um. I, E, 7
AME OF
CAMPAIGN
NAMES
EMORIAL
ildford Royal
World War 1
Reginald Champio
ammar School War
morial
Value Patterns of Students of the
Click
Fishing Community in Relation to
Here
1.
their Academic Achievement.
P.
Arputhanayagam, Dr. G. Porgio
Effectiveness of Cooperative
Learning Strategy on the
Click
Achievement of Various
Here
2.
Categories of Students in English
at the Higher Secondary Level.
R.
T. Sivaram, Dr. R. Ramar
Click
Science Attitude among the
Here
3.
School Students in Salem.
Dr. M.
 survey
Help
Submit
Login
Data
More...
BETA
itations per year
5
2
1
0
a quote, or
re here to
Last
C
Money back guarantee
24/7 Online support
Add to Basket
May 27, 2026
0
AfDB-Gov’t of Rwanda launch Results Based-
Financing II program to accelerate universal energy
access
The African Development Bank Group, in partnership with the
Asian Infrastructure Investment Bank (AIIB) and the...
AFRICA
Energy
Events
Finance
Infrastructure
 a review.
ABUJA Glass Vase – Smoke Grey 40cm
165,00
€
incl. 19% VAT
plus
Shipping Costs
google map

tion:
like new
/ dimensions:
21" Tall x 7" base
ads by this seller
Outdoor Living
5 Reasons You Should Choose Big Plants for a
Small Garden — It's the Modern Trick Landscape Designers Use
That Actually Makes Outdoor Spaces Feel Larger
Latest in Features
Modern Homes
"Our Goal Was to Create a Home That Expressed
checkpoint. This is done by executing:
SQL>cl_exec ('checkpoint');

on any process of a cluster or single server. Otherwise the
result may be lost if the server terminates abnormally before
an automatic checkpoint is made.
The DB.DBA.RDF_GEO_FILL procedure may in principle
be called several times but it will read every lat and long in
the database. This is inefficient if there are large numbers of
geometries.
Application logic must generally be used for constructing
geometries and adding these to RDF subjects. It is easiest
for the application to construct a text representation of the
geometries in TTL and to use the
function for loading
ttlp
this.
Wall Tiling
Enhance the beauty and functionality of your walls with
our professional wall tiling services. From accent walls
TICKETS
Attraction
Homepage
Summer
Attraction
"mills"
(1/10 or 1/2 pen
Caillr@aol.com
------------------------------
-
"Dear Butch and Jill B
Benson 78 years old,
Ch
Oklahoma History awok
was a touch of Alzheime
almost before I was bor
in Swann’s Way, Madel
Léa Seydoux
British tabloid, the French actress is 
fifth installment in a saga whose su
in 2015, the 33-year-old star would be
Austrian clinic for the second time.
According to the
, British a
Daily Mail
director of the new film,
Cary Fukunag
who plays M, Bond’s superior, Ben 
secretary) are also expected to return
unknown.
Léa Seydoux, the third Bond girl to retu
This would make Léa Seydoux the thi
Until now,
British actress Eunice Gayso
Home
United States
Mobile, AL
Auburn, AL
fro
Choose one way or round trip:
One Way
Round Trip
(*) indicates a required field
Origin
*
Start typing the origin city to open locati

▶ **WORK ORDER**
Render every line of the records above as a Markdown table, with the row number under "No." and the line itself under "Text", and skip the blank lines.

▶ **ANSWER**
| No. | Text |
|---|---|
| 1 | um. I, E, 7 |
| 2 | AME OF |
| 3 | CAMPAIGN |
| 4 | NAMES |
| 5 | EMORIAL |
| 6 | ildford Royal |
| 7 | World War 1 |
| 8 | Reginald Champio |
| 9 | ammar School War |
| 10 | morial |
| 11 | Value Patterns of Students of the |
| 12 | Click |
| 13 | Fishing Community in Relation to |
| 14 | Here |
| 15 | 1. |
| 16 | their Academic Achievement. |
| 17 | P. |
| 18 | Arputhanayagam, Dr. G. Porgio |
| 19 | Effectiveness of Cooperative |
| 20 | Learning Strategy on the |
| 21 | Click |
| 22 | Achievement of Various |
| 23 | Here |
| 24 | 2. |
| 25 | Categories of Students in English |
| 26 | at the Higher Secondary Level. |
| 27 | R. |
| 28 | T. Sivaram, Dr. R. Ramar |
| 29 | Click |
| 30 | Science Attitude among the |
| 31 | Here |
| 32 | 3. |
| 33 | School Students in Salem. |
| 34 | Dr. M. |
| 35 |  survey |
| 36 | Help |
| 37 | Submit |
| 38 | Login |
| 39 | Data |
| 40 | More... |
| 41 | BETA |
| 42 | itations per year |
| 43 | 5 |
| 44 | 2 |
| 45 | 1 |
| 46 | 0 |
| 47 | a quote, or |
| 48 | re here to |
| 49 | Last |
| 50 | C |
| 51 | Money back guarantee |
| 52 | 24/7 Online support |
| 53 | Add to Basket |
| 54 | May 27, 2026 |
| 55 | 0 |
| 56 | AfDB-Gov’t of Rwanda launch Results Based- |
| 57 | Financing II program to accelerate universal energy |
| 58 | access |
| 59 | The African Development Bank Group, in partnership with the |
| 60 | Asian Infrastructure Investment Bank (AIIB) and the... |
| 61 | AFRICA |
| 62 | Energy |
| 63 | Events |
| 64 | Finance |
| 65 | Infrastructure |
| 66 |  a review. |
| 67 | ABUJA Glass Vase – Smoke Grey 40cm |
| 68 | 165,00 |
| 69 | € |
| 70 | incl. 19% VAT |
| 71 | plus |
| 72 | Shipping Costs |
| 73 | google map |
| 74 |  |
| 75 | tion: |
| 76 | like new |
| 77 | / dimensions: |
| 78 | 21" Tall x 7" base |
| 79 | ads by this seller |
| 80 | Outdoor Living |
| 81 | 5 Reasons You Should Choose Big Plants for a |
| 82 | Small Garden — It's the Modern Trick Landscape Designers Use |
| 83 | That Actually Makes Outdoor Spaces Feel Larger |
| 84 | Latest in Features |
| 85 | Modern Homes |
| 86 | "Our Goal Was to Create a Home That Expressed |
| 87 | checkpoint. This is done by executing: |
| 88 | SQL>cl_exec ('checkpoint'); |
| 89 | on any process of a cluster or single server. Otherwise the |
| 90 | result may be lost if the server terminates abnormally before |
| 91 | an automatic checkpoint is made. |
| 92 | The DB.DBA.RDF_GEO_FILL procedure may in principle |
| 93 | be called several times but it will read every lat and long in |
| 94 | the database. This is inefficient if there are large numbers of |
| 95 | geometries. |
| 96 | Application logic must generally be used for constructing |
| 97 | geometries and adding these to RDF subjects. It is easiest |
| 98 | for the application to construct a text representation of the |
| 99 | geometries in TTL and to use the |
| 100 | function for loading |
| 101 | ttlp |
| 102 | this. |
| 103 | Wall Tiling |
| 104 | Enhance the beauty and functionality of your walls with |
| 105 | our professional wall tiling services. From accent walls |
| 106 | TICKETS |
| 107 | Attraction |
| 108 | Homepage |
| 109 | Summer |
| 110 | Attraction |
| 111 | "mills" |
| 112 | (1/10 or 1/2 pen |
| 113 | Caillr@aol.com |
| 114 | ------------------------------ |
| 115 | - |
| 116 | "Dear Butch and Jill B |
| 117 | Benson 78 years old, |
| 118 | Ch |
| 119 | Oklahoma History awok |
| 120 | was a touch of Alzheime |
| 121 | almost before I was bor |
| 122 | in Swann’s Way, Madel |
| 123 | Léa Seydoux |
| 124 | British tabloid, the French actress is  |
| 125 | fifth installment in a saga whose su |
| 126 | in 2015, the 33-year-old star would be |
| 127 | Austrian clinic for the second time. |
| 128 | According to the |
| 129 | , British a |
| 130 | Daily Mail |
| 131 | director of the new film, |
| 132 | Cary Fukunag |
| 133 | who plays M, Bond’s superior, Ben  |
| 134 | secretary) are also expected to return |
| 135 | unknown. |
| 136 | Léa Seydoux, the third Bond girl to retu |
| 137 | This would make Léa Seydoux the thi |
| 138 | Until now, |
| 139 | British actress Eunice Gayso |
| 140 | Home |
| 141 | United States |
| 142 | Mobile, AL |
| 143 | Auburn, AL |
| 144 | fro |
| 145 | Choose one way or round trip: |
| 146 | One Way |
| 147 | Round Trip |
| 148 | (*) indicates a required field |
| 149 | Origin |
| 150 | * |
| 151 | Start typing the origin city to open locati |